# Was ist Softwarearchitektur?



## frager (6. Apr 2006)

hallo, ich hab mal eine frage dazu, was sa eigentlich genau ist und was der architekt während des entwurfs macht. ich versteh da das folgende drunter, was aber falsch zu sein schein (laut prüfungsergebniss :-():

sa=softwarearchitektur ;-)

eine sa beschreibt doch die wesentlichen komponenten eines softwaresytems und wie diese hierarchisch aufgebaut sind und zusammenarbeiten (über schnittstellen bzw. konnektoren etc). es geht also um schnittstellen und wann, wie warum durch wen etc diese schnittstellen genutzt werden. das ganze auf einen hohen abstraktionslevel. weiterhin werden doch die verschiedenen strukturen des softwaresystems (prozesstruktur etc) durch die sichten beleuchtet, so dass jeder stakeholder alle nötigen sichten für seinen teil der architektur hat. deswegen ist es auch wichtig, die sichten nicht voneinander entkoppelt zu sehen bzw. zu verstehen. natürlich gibt es dan eben wieder viele sichten und sichtenmodelle (4+1, zachmann, clements, siemens, rm-odp etc), die jeweils unterschiedliche aspekte der sa beleuchten. manche sind hierarchisch und manche nicht etc. seh ich das richtig, oder gibts da noch was zu ergänzen? die sichten kann man dann mittels eine adl wie uml, rapid, acme, wright etc notieren und mit schaubildern oder szenen und so weiter ergänzen. diese dokumentierten sichten dienen dann doch zum beispiel diesen punkten:

- allgemeine kummunikationsgrundlage aller stakeholder
- planung von teams, projektgruppen, arbeitsweise
- minderung der komplexität, da jeder nur das sieht, was er braucht
- einordnung des eigenen teils in das gesamtpojekt 

und so weiter (für ergänzungen bin ich dankbar ;-))

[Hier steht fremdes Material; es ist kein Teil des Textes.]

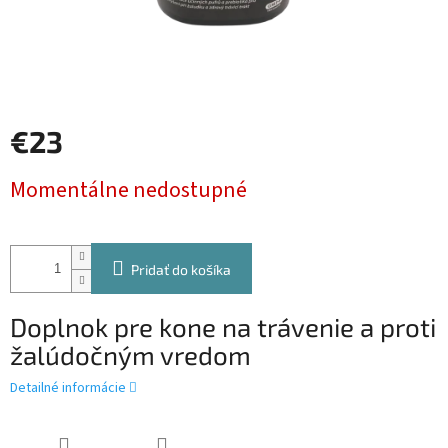
€23
Jednotková
Momentálne nedostupné
cena:
Pridať do košíka
Doplnok pre kone na trávenie a proti
žalúdočným vredom
Detailné informácie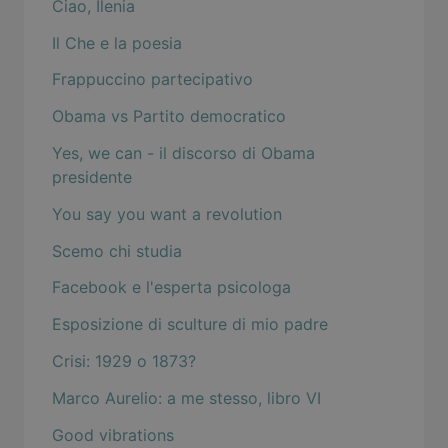
Ciao, Ilenia
Il Che e la poesia
Frappuccino partecipativo
Obama vs Partito democratico
Yes, we can - il discorso di Obama
presidente
You say you want a revolution
Scemo chi studia
Facebook e l'esperta psicologa
Esposizione di sculture di mio padre
Crisi: 1929 o 1873?
Marco Aurelio: a me stesso, libro VI
Good vibrations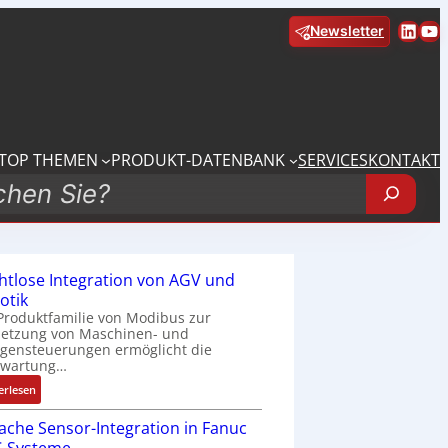
Linke
Yo
Newsletter
TOP THEMEN
PRODUKT-DATENBANK
SERVICES
KONTAKT
htlose Integration von AGV und
otik
Produktfamilie von Modibus zur
netzung von Maschinen- und
gensteuerungen ermöglicht die
nwartung…
:
erlesen
D
fache Sensor-Integration in Fanuc
r
a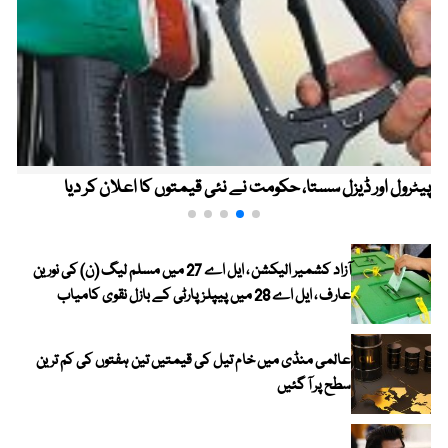
پیٹرول اور ڈیزل سستا، حکومت نے نئی قیمتوں کا اعلان کر دیا
آزاد کشمیر الیکشن ، ایل اے 27 میں مسلم لیگ (ن) کی نورین
عارف ، ایل اے 28 میں پیپلز پارٹی کے بازل نقوی کامیاب
عالمی منڈی میں خام تیل کی قیمتیں تین ہفتوں کی کم ترین
سطح پر آ گئیں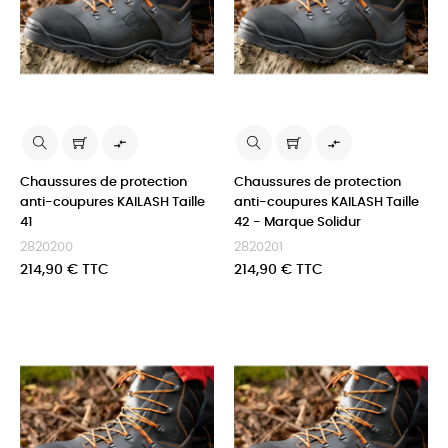


Chaussures de protection
Chaussures de protection
anti-coupures KAILASH Taille
anti-coupures KAILASH Taille
41
42 - Marque Solidur
2820200
2820201
Prix
Prix
214,90 € TTC
214,90 € TTC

später hängen doch von diesem entwurf der sa dinge wie performance, wartbarkeit, wiederverwendung etc ab, oder was? weiterhin hängt doch der entwurf einer sa nicht von der funktionalität ab, richtig? das heisst also, es geht um das beachten der nicht funktionalen anforderungen an das system, welche mir unter den namen organisatorische und technische einflussfaktoren (portiebarkeit, zeitrahmen, finanzrahmen etc) bekannt sind. man extrahiert aus denen die risiken und entwickelt eine architektur, welche genau diese risiken beachtet und dementsrepchend aufgebaut ist, korrekt? das wird ja oftmals vernachlässigt und unternehmen betrachten im projekt nur die funktionalen und wundern sich dann, warums 10x soviel kostet und 3 mal so lang gedauert hat.

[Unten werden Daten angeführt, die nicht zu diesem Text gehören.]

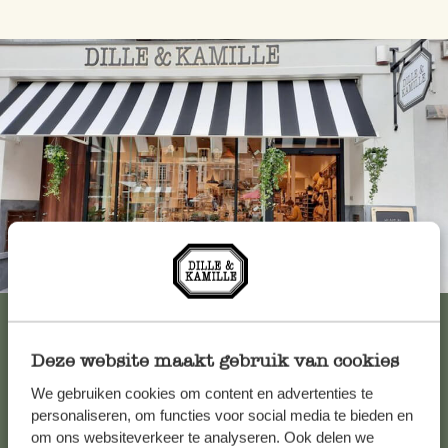
Immer in der Nähe
Alle 62 Geschäfte anzeigen
Deze website maakt gebruik van cookies
We gebruiken cookies om content en advertenties te
Kundenservice/Hilfe
personaliseren, om functies voor social media te bieden en
om ons websiteverkeer te analyseren. Ook delen we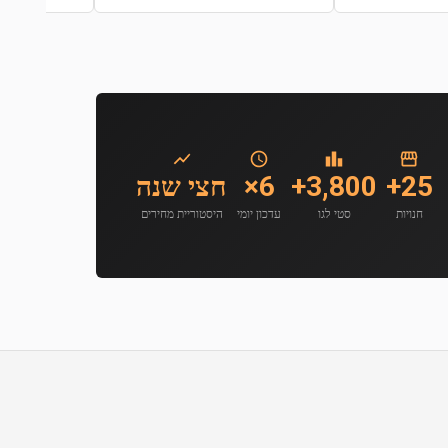
25+
3,800+
6×
חצי שנה
חנויות
סטי לגו
עדכון יומי
היסטוריית מחירים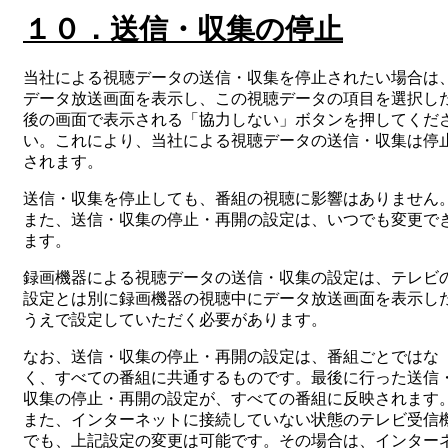
１０．送信・収集の停止
当社による視聴データの送信・収集を停止されたい場合は
データ放送画面を表示し、この視聴データの項目を選択し
後の画面で表示される「協力しない」ボタンを押してくだ
い。これにより、当社による視聴データの送信・収集は停
されます。
送信・収集を停止しても、番組の視聴に影響はありません
また、送信・収集の停止・再開の設定は、いつでも変更で
ます。
録画機器による視聴データの送信・収集の設定は、テレビ
設定とは別に録画機器の視聴中にデータ放送画面を表示し
うえで設定していただく必要があります。
なお、送信・収集の停止・再開の設定は、番組ごとではな
く、すべての番組に共通するものです。最後に行った送信
収集の停止・再開の設定が、すべての番組に反映されます
また、インターネットに接続していない状態のテレビ受信
でも、上記設定の変更は可能です。その場合は、インター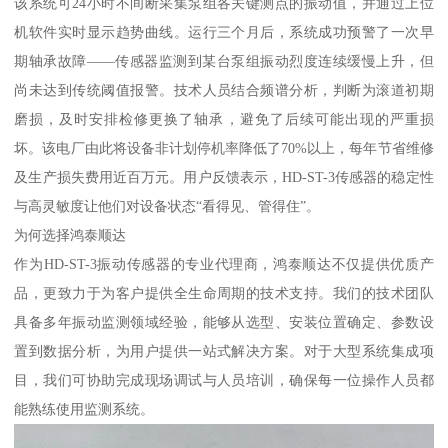
该系统可24小时不间断采集泵组各关键测点的振动值，并通过上位
机软件实时显示趋势曲线。运行三个月后，系统成功预警了一次早
期轴承故障——传感器监测到某台泵组振动烈度连续缓慢上升，但
尚未达到传统阈值报警。技术人员结合频谱分析，判断为滚道初期
磨损，及时安排检修更换了轴承，避免了后续可能出现的严重损
坏。该电厂由此将设备非计划停机率降低了70%以上，每年节省维修
及生产损失费用近百万元。用户反馈表示，HD-ST-3传感器的稳定性
与高灵敏度让他们对设备状态“看得见、管得住”。
为何选择鸿泰顺达
作为HD-ST-3振动传感器的专业代理商，鸿泰顺达不仅提供优质产
品，更致力于为客户提供全生命周期的技术支持。我们的技术团队
具备多年振动监测领域经验，能够从选型、安装位置确定、参数设
置到数据分析，为用户提供一站式解决方案。对于大型系统集成项
目，我们可协助完成现场调试与人员培训，确保每一位操作人员都
能熟练使用监测系统。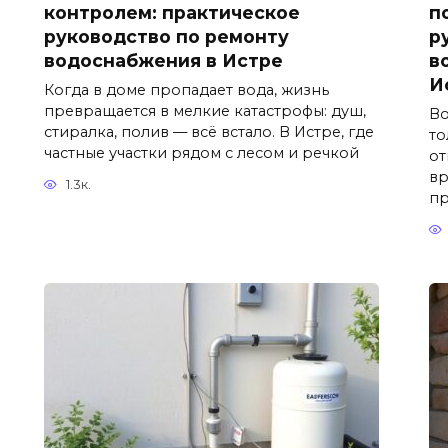
контролем: практическое
п
руководство по ремонту
р
водоснабжения в Истре
в
И
Когда в доме пропадает вода, жизнь
превращается в мелкие катастрофы: душ,
Во
стиралка, полив — всё встало. В Истре, где
то
частные участки рядом с лесом и речкой
от
вр
1.3к.
пр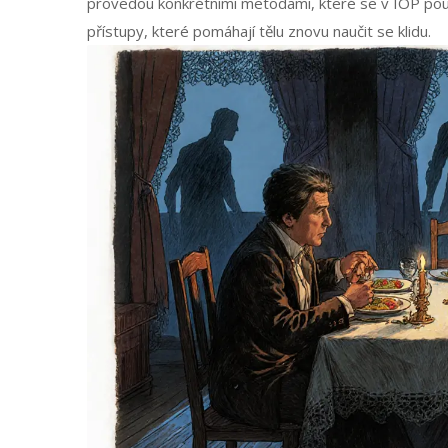
provedou konkrétními metodami, které se v IOP použ
přístupy, které pomáhají tělu znovu naučit se klidu.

vergleicht man also z.b. 2 systeme gleicher funktionalität, aber mit jeweils anderen nicht funktionalen anforderungen, so sollten sie eigentlich NICHT die selbe sa haben, da ja der entwurf der sa nicht durch die funktionalität (welche ja unterschieldich ist) bestimmt wird...stimmt das?

dann verwendet der architekt doch gewisse dinge aus seiner toolbox, wie zum beispiel heuristiken (illusion der einfachheit, prototypen wegwerfen, dokumentieren, entscheidungen dokumentieren etc) und muster (architekturmuster oder entwurfsmuster) und zwar aus dem grund, da viele architekturmuster wie zum beispiel layering eben gesetze des software engineering unterstützen, also bei layering zum beispiel kapselung oder sep. of concerns. das soll eine gute architektur ja unter anderem machen, oder?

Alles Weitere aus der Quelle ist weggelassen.